In your copy of the data, keep every word exact and include no pictures.

--- --- ---

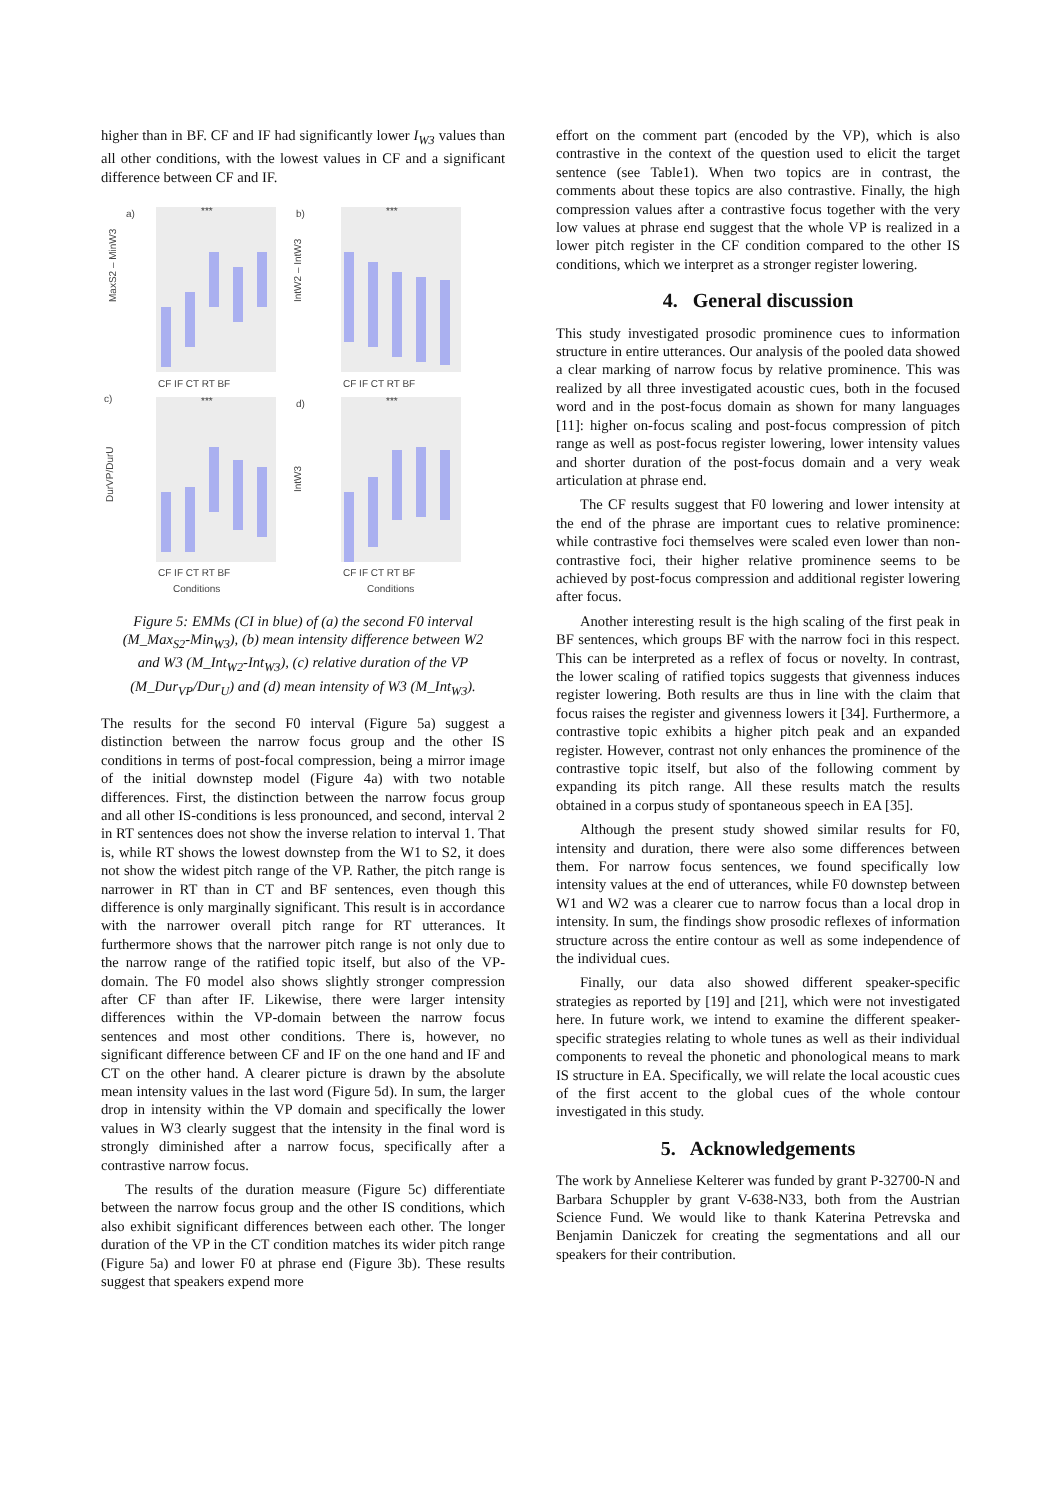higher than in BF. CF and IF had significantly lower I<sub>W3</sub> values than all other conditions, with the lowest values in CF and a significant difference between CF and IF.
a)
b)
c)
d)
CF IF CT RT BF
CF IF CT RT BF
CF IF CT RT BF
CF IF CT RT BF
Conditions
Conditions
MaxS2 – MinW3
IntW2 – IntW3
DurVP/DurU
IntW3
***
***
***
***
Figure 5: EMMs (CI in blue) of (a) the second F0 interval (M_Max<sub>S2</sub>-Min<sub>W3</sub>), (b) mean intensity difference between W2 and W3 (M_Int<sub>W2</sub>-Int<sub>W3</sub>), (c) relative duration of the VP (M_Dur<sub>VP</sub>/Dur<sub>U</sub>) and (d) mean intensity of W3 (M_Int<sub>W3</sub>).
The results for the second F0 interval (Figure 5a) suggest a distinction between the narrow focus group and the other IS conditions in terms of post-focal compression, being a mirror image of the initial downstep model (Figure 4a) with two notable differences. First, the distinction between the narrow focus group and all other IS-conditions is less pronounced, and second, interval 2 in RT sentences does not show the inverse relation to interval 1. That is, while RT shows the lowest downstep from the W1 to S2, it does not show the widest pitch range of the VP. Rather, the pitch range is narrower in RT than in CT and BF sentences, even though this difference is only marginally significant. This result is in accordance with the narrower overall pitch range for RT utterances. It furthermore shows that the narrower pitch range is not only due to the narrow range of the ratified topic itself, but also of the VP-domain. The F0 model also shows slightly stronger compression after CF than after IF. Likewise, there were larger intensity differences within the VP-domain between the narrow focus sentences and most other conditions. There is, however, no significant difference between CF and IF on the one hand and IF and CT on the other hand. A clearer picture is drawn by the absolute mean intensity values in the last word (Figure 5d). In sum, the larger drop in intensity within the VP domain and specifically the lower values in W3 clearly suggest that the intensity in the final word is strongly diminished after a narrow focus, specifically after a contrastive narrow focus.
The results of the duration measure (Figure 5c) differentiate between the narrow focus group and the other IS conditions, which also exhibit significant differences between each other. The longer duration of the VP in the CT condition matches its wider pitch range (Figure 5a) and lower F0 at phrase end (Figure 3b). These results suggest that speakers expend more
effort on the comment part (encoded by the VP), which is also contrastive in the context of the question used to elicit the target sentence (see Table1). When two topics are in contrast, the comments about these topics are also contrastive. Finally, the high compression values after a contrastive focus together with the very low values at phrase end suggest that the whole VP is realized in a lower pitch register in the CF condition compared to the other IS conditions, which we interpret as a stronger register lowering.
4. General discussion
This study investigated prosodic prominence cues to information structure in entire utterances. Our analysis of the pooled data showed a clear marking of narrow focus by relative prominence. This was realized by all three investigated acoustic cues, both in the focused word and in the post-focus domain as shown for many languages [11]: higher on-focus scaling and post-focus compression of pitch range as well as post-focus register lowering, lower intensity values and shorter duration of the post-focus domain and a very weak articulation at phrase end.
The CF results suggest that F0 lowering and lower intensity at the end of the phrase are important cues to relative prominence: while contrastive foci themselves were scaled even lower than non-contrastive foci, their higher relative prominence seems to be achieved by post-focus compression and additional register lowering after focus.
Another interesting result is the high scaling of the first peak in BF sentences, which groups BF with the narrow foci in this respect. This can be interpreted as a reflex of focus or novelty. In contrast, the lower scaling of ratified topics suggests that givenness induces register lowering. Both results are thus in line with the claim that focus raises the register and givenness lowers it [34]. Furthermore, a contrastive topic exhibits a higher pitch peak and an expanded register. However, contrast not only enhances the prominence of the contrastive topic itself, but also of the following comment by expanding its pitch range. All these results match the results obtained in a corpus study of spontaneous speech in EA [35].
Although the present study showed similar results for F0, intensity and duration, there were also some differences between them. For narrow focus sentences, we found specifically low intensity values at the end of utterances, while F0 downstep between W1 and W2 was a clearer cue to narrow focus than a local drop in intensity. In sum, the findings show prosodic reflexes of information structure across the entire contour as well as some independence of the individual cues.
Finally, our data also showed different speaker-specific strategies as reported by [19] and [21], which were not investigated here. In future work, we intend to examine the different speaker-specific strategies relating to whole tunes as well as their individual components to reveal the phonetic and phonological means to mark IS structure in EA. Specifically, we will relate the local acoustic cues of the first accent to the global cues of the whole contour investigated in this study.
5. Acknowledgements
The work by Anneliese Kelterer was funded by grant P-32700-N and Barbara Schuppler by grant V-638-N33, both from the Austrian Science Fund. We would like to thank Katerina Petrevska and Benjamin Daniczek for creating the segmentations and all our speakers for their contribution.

--- --- ---

**RESPONSE FOR THIS EXERCISE**
higher than in BF. CF and IF had significantly lower I<sub>W3</sub> values than all other conditions, with the lowest values in CF and a significant difference between CF and IF.
a)
b)
c)
d)
CF IF CT RT BF
CF IF CT RT BF
CF IF CT RT BF
CF IF CT RT BF
Conditions
Conditions
MaxS2 – MinW3
IntW2 – IntW3
DurVP/DurU
IntW3
***
***
***
***
Figure 5: EMMs (CI in blue) of (a) the second F0 interval (M_Max<sub>S2</sub>-Min<sub>W3</sub>), (b) mean intensity difference between W2 and W3 (M_Int<sub>W2</sub>-Int<sub>W3</sub>), (c) relative duration of the VP (M_Dur<sub>VP</sub>/Dur<sub>U</sub>) and (d) mean intensity of W3 (M_Int<sub>W3</sub>).
The results for the second F0 interval (Figure 5a) suggest a distinction between the narrow focus group and the other IS conditions in terms of post-focal compression, being a mirror image of the initial downstep model (Figure 4a) with two notable differences. First, the distinction between the narrow focus group and all other IS-conditions is less pronounced, and second, interval 2 in RT sentences does not show the inverse relation to interval 1. That is, while RT shows the lowest downstep from the W1 to S2, it does not show the widest pitch range of the VP. Rather, the pitch range is narrower in RT than in CT and BF sentences, even though this difference is only marginally significant. This result is in accordance with the narrower overall pitch range for RT utterances. It furthermore shows that the narrower pitch range is not only due to the narrow range of the ratified topic itself, but also of the VP-domain. The F0 model also shows slightly stronger compression after CF than after IF. Likewise, there were larger intensity differences within the VP-domain between the narrow focus sentences and most other conditions. There is, however, no significant difference between CF and IF on the one hand and IF and CT on the other hand. A clearer picture is drawn by the absolute mean intensity values in the last word (Figure 5d). In sum, the larger drop in intensity within the VP domain and specifically the lower values in W3 clearly suggest that the intensity in the final word is strongly diminished after a narrow focus, specifically after a contrastive narrow focus.
The results of the duration measure (Figure 5c) differentiate between the narrow focus group and the other IS conditions, which also exhibit significant differences between each other. The longer duration of the VP in the CT condition matches its wider pitch range (Figure 5a) and lower F0 at phrase end (Figure 3b). These results suggest that speakers expend more
effort on the comment part (encoded by the VP), which is also contrastive in the context of the question used to elicit the target sentence (see Table1). When two topics are in contrast, the comments about these topics are also contrastive. Finally, the high compression values after a contrastive focus together with the very low values at phrase end suggest that the whole VP is realized in a lower pitch register in the CF condition compared to the other IS conditions, which we interpret as a stronger register lowering.
4. General discussion
This study investigated prosodic prominence cues to information structure in entire utterances. Our analysis of the pooled data showed a clear marking of narrow focus by relative prominence. This was realized by all three investigated acoustic cues, both in the focused word and in the post-focus domain as shown for many languages [11]: higher on-focus scaling and post-focus compression of pitch range as well as post-focus register lowering, lower intensity values and shorter duration of the post-focus domain and a very weak articulation at phrase end.
The CF results suggest that F0 lowering and lower intensity at the end of the phrase are important cues to relative prominence: while contrastive foci themselves were scaled even lower than non-contrastive foci, their higher relative prominence seems to be achieved by post-focus compression and additional register lowering after focus.
Another interesting result is the high scaling of the first peak in BF sentences, which groups BF with the narrow foci in this respect. This can be interpreted as a reflex of focus or novelty. In contrast, the lower scaling of ratified topics suggests that givenness induces register lowering. Both results are thus in line with the claim that focus raises the register and givenness lowers it [34]. Furthermore, a contrastive topic exhibits a higher pitch peak and an expanded register. However, contrast not only enhances the prominence of the contrastive topic itself, but also of the following comment by expanding its pitch range. All these results match the results obtained in a corpus study of spontaneous speech in EA [35].
Although the present study showed similar results for F0, intensity and duration, there were also some differences between them. For narrow focus sentences, we found specifically low intensity values at the end of utterances, while F0 downstep between W1 and W2 was a clearer cue to narrow focus than a local drop in intensity. In sum, the findings show prosodic reflexes of information structure across the entire contour as well as some independence of the individual cues.
Finally, our data also showed different speaker-specific strategies as reported by [19] and [21], which were not investigated here. In future work, we intend to examine the different speaker-specific strategies relating to whole tunes as well as their individual components to reveal the phonetic and phonological means to mark IS structure in EA. Specifically, we will relate the local acoustic cues of the first accent to the global cues of the whole contour investigated in this study.
5. Acknowledgements
The work by Anneliese Kelterer was funded by grant P-32700-N and Barbara Schuppler by grant V-638-N33, both from the Austrian Science Fund. We would like to thank Katerina Petrevska and Benjamin Daniczek for creating the segmentations and all our speakers for their contribution.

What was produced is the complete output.